To do ->
Extract from the entries below, exactly as given, only the lines from the line containing "right ankle: (589, 587)" to the line containing "right elbow: (653, 528)", both lines included.
─── Materials provided ───
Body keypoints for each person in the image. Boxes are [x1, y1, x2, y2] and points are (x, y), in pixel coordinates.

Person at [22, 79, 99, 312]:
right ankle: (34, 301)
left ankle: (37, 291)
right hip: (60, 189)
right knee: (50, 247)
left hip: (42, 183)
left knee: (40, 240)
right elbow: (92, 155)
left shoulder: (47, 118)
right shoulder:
───
─── Materials provided ───
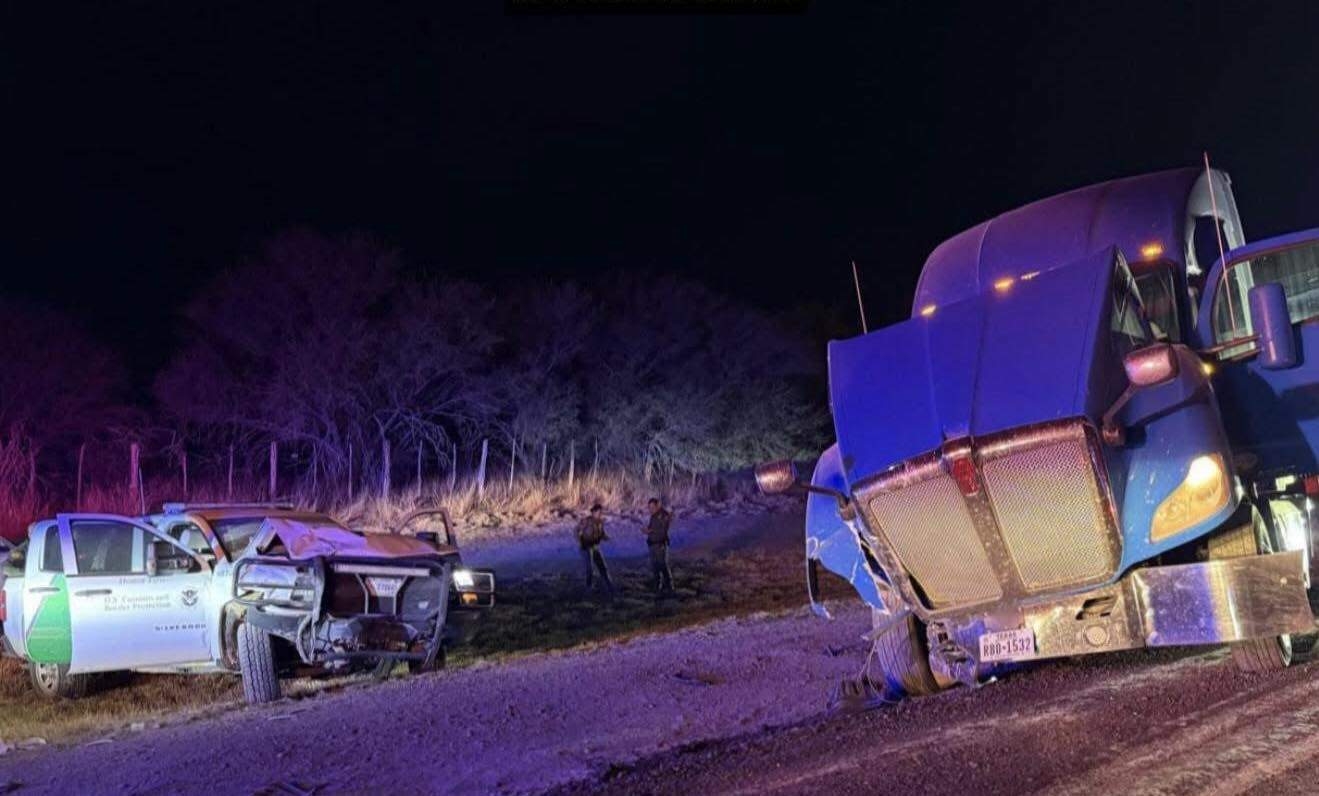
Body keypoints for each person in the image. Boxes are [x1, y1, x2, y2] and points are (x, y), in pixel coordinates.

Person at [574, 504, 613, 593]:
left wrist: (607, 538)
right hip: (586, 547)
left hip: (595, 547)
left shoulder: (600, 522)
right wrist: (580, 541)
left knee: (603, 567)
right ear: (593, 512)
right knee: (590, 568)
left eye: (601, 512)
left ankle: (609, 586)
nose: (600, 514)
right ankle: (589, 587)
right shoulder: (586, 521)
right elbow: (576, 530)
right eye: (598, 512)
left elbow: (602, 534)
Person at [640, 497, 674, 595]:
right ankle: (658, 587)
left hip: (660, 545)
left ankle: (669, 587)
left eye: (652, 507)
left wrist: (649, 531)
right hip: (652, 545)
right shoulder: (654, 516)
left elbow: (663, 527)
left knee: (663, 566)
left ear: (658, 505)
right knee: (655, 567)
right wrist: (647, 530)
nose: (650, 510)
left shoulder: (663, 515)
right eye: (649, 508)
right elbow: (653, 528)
───
Written solution ->
right ankle: (589, 587)
right shoulder: (586, 521)
right elbow: (576, 530)
right eye: (598, 512)
left elbow: (602, 534)
Person at [640, 497, 674, 595]:
right ankle: (658, 587)
left hip: (660, 545)
left ankle: (669, 587)
left eye: (652, 507)
left wrist: (649, 531)
right hip: (652, 545)
right shoulder: (654, 516)
left elbow: (663, 527)
left knee: (663, 566)
left ear: (658, 505)
right knee: (655, 567)
right wrist: (647, 530)
nose: (650, 510)
left shoulder: (663, 515)
right eye: (649, 508)
right elbow: (653, 528)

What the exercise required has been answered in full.